┌─ MATERIAL PROVIDED
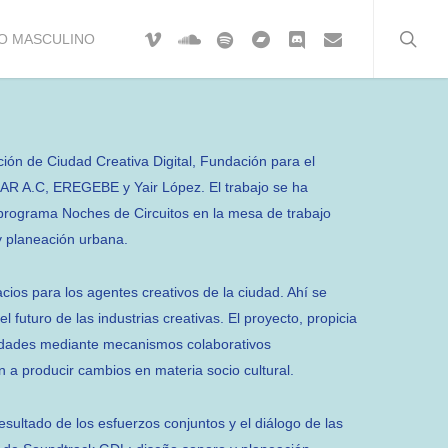
searc
vimeo
soundcloud
spotify
bandcamp
discord
email
O MASCULINO
ión de Ciudad Creativa Digital, Fundación para el
IAR A.C, EREGEBE y Yair López. El trabajo se ha
 programa Noches de Circuitos en la mesa de trabajo
 planeación urbana.
ios para los agentes creativos de la ciudad. Ahí se
 futuro de las industrias creativas. El proyecto, propicia
lidades mediante mecanismos colaborativos
 a producir cambios en materia socio cultural.
esultado de los esfuerzos conjuntos y el diálogo de las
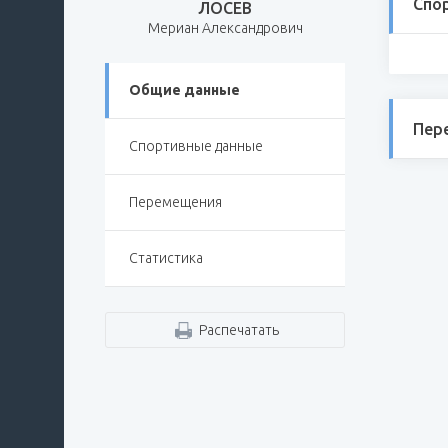
Спо
ЛОСЕВ
Мериан Александрович
Общие данные
Пер
Спортивные данные
Перемещения
Статистика
Распечатать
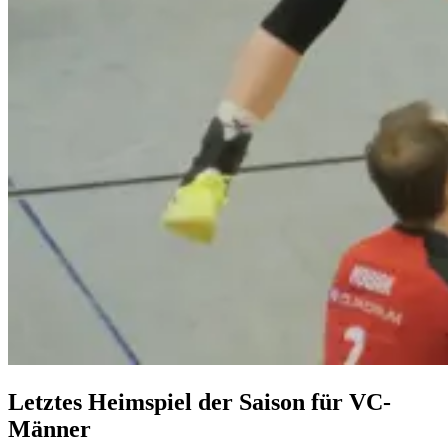
Letztes Heimspiel der Saison für VC-
Männer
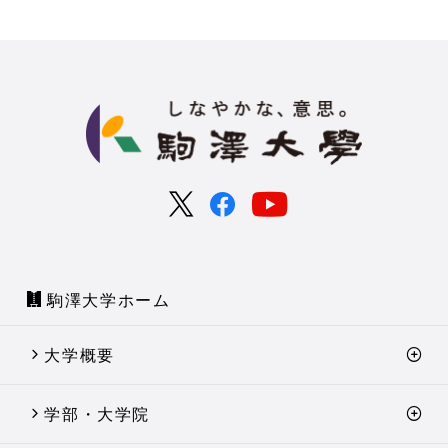
駒澤大学ホーム
大学概要
学部・大学院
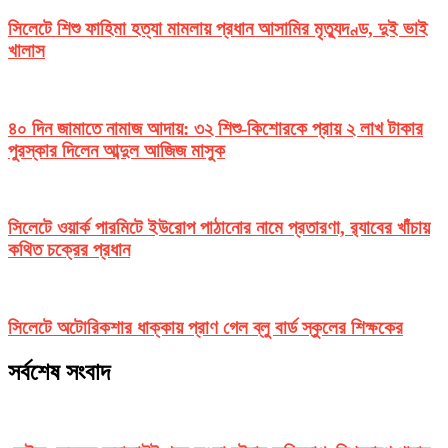
সিলেটে শিশু ফাহিমা হত্যা মামলায় প্রধান আসামির মৃত্যুদণ্ড, দুই ভাই
খালাস
৪০ দিন জামাতে নামাজ আদায়: ৩২ শিশু-কিশোরকে প্রায় ২ লাখ টাকার
পুরস্কার দিলেন আব্দুল আজিজ মাসুক
সিলেটে ওয়ার্ক পারমিটে ইউরোপ পাঠানোর নামে প্রতারণা, র‌্যাবের খাঁচায়
কথিত চক্রের প্রধান
সিলেটে অটোরিকশার ধাক্কায় প্রাণ গেল ব্লু বার্ড স্কুলের শিক্ষকের
সর্বশেষ সংবাদ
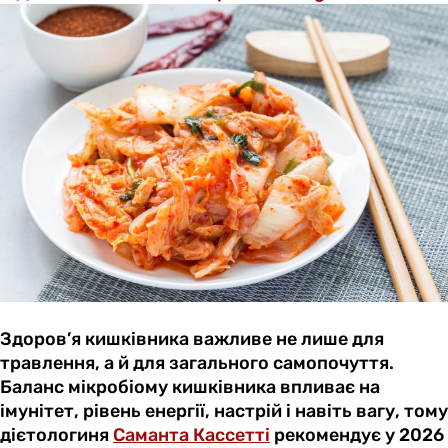
Здоров’я кишківника важливе не лише для
травлення, а й для загального самопочуття.
Баланс мікробіому кишківника впливає на
імунітет, рівень енергії, настрій і навіть вагу, тому
дієтологиня
Саманта Кассетті
рекомендує у 2026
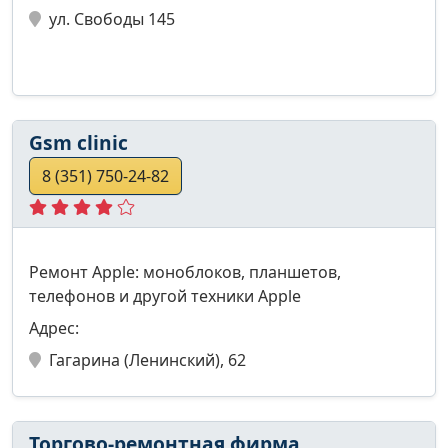
ул. Свободы 145
Gsm clinic
8 (351) 750-24-82
Ремонт Apple: моноблоков, планшетов,
телефонов и другой техники Apple
Адрес:
Гагарина (Ленинский), 62
Торгово-ремонтная фирма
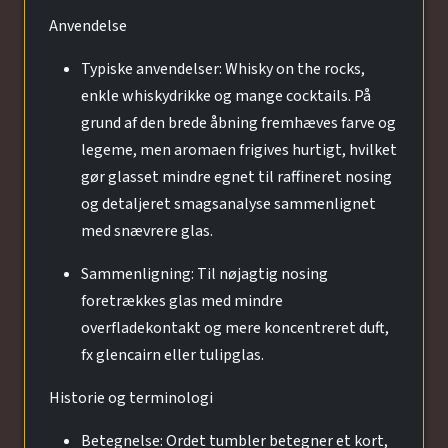
Anvendelse
Typiske anvendelser: Whisky on the rocks,
enkle whiskydrikke og mange cocktails. På
grund af den brede åbning fremhæves farve og
legeme, men aromaen frigives hurtigt, hvilket
gør glasset mindre egnet til raffineret nosing
og detaljeret smagsanalyse sammenlignet
med snævrere glas.
Sammenligning: Til nøjagtig nosing
foretrækkes glas med mindre
overfladekontakt og mere koncentreret duft,
fx glencairn eller tulipglas.
Historie og terminologi
Betegnelse: Ordet tumbler betegner et kort,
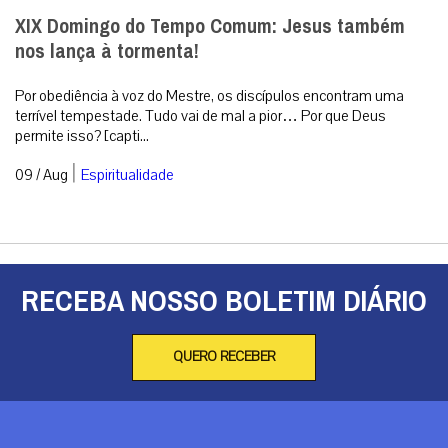
XIX Domingo do Tempo Comum: Jesus também
nos lança à tormenta!
Por obediência à voz do Mestre, os discípulos encontram uma
terrível tempestade. Tudo vai de mal a pior… Por que Deus
permite isso? [capti...
|
09 / Aug
Espiritualidade
RECEBA NOSSO BOLETIM DIÁRIO
QUERO RECEBER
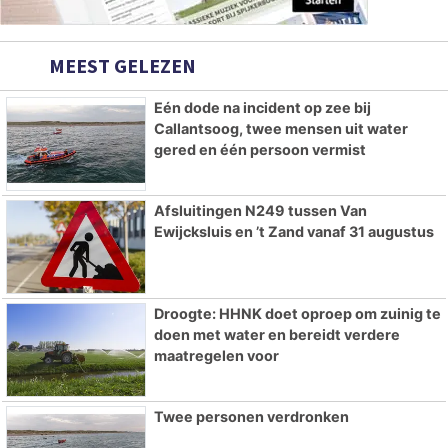
MEEST GELEZEN
Eén dode na incident op zee bij
Callantsoog, twee mensen uit water
gered en één persoon vermist
Afsluitingen N249 tussen Van
Ewijcksluis en ’t Zand vanaf 31 augustus
Droogte: HHNK doet oproep om zuinig te
doen met water en bereidt verdere
maatregelen voor
Twee personen verdronken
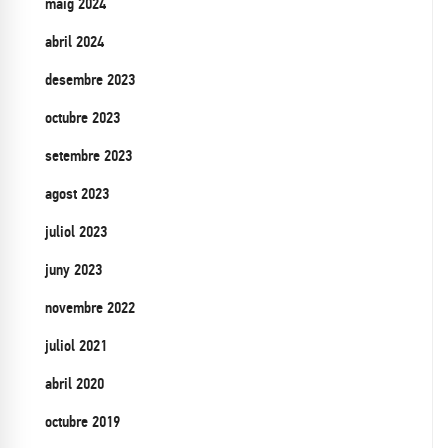
maig 2024
abril 2024
desembre 2023
octubre 2023
setembre 2023
agost 2023
juliol 2023
juny 2023
novembre 2022
juliol 2021
abril 2020
octubre 2019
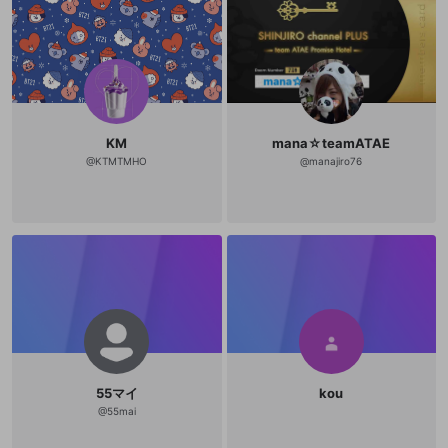
KM
mana☆teamATAE
@
KTMTMHO
@
manajiro76
55マイ
kou
@
55mai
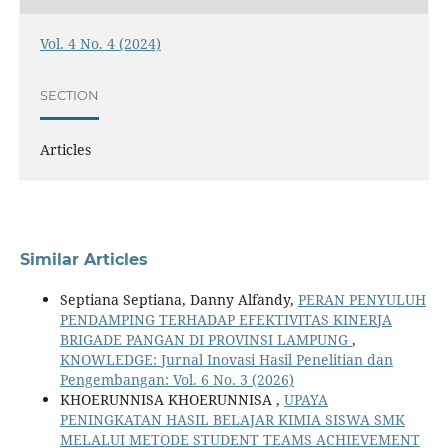
Vol. 4 No. 4 (2024)
SECTION
Articles
Similar Articles
Septiana Septiana, Danny Alfandy,
PERAN PENYULUH
PENDAMPING TERHADAP EFEKTIVITAS KINERJA
BRIGADE PANGAN DI PROVINSI LAMPUNG
,
KNOWLEDGE: Jurnal Inovasi Hasil Penelitian dan
Pengembangan: Vol. 6 No. 3 (2026)
KHOERUNNISA KHOERUNNISA ,
UPAYA
PENINGKATAN HASIL BELAJAR KIMIA SISWA SMK
MELALUI METODE STUDENT TEAMS ACHIEVEMENT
└─
▶ _ASSIGNMENT_
Convert every line of the material above into one numbered list, skipping blank lines. Leave the pictures out of the answer.

▶ _SOLUTION_
1. searc
2. vimeo
3. soundcloud
4. spotify
5. bandcamp
6. discord
7. email
8. O MASCULINO
9. ión de Ciudad Creativa Digital, Fundación para el
10. IAR A.C, EREGEBE y Yair López. El trabajo se ha
11.  programa Noches de Circuitos en la mesa de trabajo
12.  planeación urbana.
13. ios para los agentes creativos de la ciudad. Ahí se
14.  futuro de las industrias creativas. El proyecto, propicia
15. lidades mediante mecanismos colaborativos
16.  a producir cambios en materia socio cultural.
17. esultado de los esfuerzos conjuntos y el diálogo de las
18. Спо
19. ЛОСЕВ
20. Мериан Александрович
21. Общие данные
22. Пер
23. Спортивные данные
24. Перемещения
25. Статистика
26. Распечатать
27. Letztes Heimspiel der Saison für VC-
28. Männer
29. 駒澤大学ホーム
30. 大学概要
31. 学部・大学院
32. সিলেটে শিশু ফাহিমা হত্যা মামলায় প্রধান আসামির মৃত্যুদণ্ড, দুই ভাই
33. খালাস
34. ৪০ দিন জামাতে নামাজ আদায়: ৩২ শিশু-কিশোরকে প্রায় ২ লাখ টাকার
35. পুরস্কার দিলেন আব্দুল আজিজ মাসুক
36. সিলেটে ওয়ার্ক পারমিটে ইউরোপ পাঠানোর নামে প্রতারণা, র‌্যাবের খাঁচায়
37. কথিত চক্রের প্রধান
38. সিলেটে অটোরিকশার ধাক্কায় প্রাণ গেল ব্লু বার্ড স্কুলের শিক্ষকের
39. সর্বশেষ সংবাদ
40. Здоров’я кишківника важливе не лише для
41. травлення, а й для загального самопочуття.
42. Баланс мікробіому кишківника впливає на
43. імунітет, рівень енергії, настрій і навіть вагу, тому
44. дієтологиня
45. Саманта Кассетті
46. рекомендує у 2026
47. ул. Свободы 145
48. Gsm clinic
49. 8 (351) 750-24-82
50. Ремонт Apple: моноблоков, планшетов,
51. телефонов и другой техники Apple
52. Адрес:
53. Гагарина (Ленинский), 62
54. Торгово-ремонтная фирма
55. Anvendelse
56. Typiske anvendelser: Whisky on the rocks,
57. enkle whiskydrikke og mange cocktails. På
58. grund af den brede åbning fremhæves farve og
59. legeme, men aromaen frigives hurtigt, hvilket
60. gør glasset mindre egnet til raffineret nosing
61. og detaljeret smagsanalyse sammenlignet
62. med snævrere glas.
63. Sammenligning: Til nøjagtig nosing
64. foretrækkes glas med mindre
65. overfladekontakt og mere koncentreret duft,
66. fx glencairn eller tulipglas.
67. Historie og terminologi
68. Betegnelse: Ordet tumbler betegner et kort,
69. XIX Domingo do Tempo Comum: Jesus também
70. nos lança à tormenta!
71. Por obediência à voz do Mestre, os discípulos encontram uma
72. terrível tempestade. Tudo vai de mal a pior… Por que Deus
73. permite isso? [capti...
74. |
75. 09 / Aug
76. Espiritualidade
77. RECEBA NOSSO BOLETIM DIÁRIO
78. QUERO RECEBER
79. MEEST GELEZEN
80. Eén dode na incident op zee bij
81. Callantsoog, twee mensen uit water
82. gered en één persoon vermist
83. Afsluitingen N249 tussen Van
84. Ewijcksluis en ’t Zand vanaf 31 augustus
85. Droogte: HHNK doet oproep om zuinig te
86. doen met water en bereidt verdere
87. maatregelen voor
88. Twee personen verdronken
89. maig 2024
90. abril 2024
91. desembre 2023
92. octubre 2023
93. setembre 2023
94. agost 2023
95. juliol 2023
96. juny 2023
97. novembre 2022
98. juliol 2021
99. abril 2020
100. octubre 2019
101. KM
102. mana☆teamATAE
103. @
104. KTMTMHO
105. @
106. manajiro76
107. 55マイ
108. kou
109. @
110. 55mai
111. Vol. 4 No. 4 (2024)
112. SECTION
113. Articles
114. Similar Articles
115. Septiana Septiana, Danny Alfandy,
116. PERAN PENYULUH
117. PENDAMPING TERHADAP EFEKTIVITAS KINERJA
118. BRIGADE PANGAN DI PROVINSI LAMPUNG
119. ,
120. KNOWLEDGE: Jurnal Inovasi Hasil Penelitian dan
121. Pengembangan: Vol. 6 No. 3 (2026)
122. KHOERUNNISA KHOERUNNISA ,
123. UPAYA
124. PENINGKATAN HASIL BELAJAR KIMIA SISWA SMK
125. MELALUI METODE STUDENT TEAMS ACHIEVEMENT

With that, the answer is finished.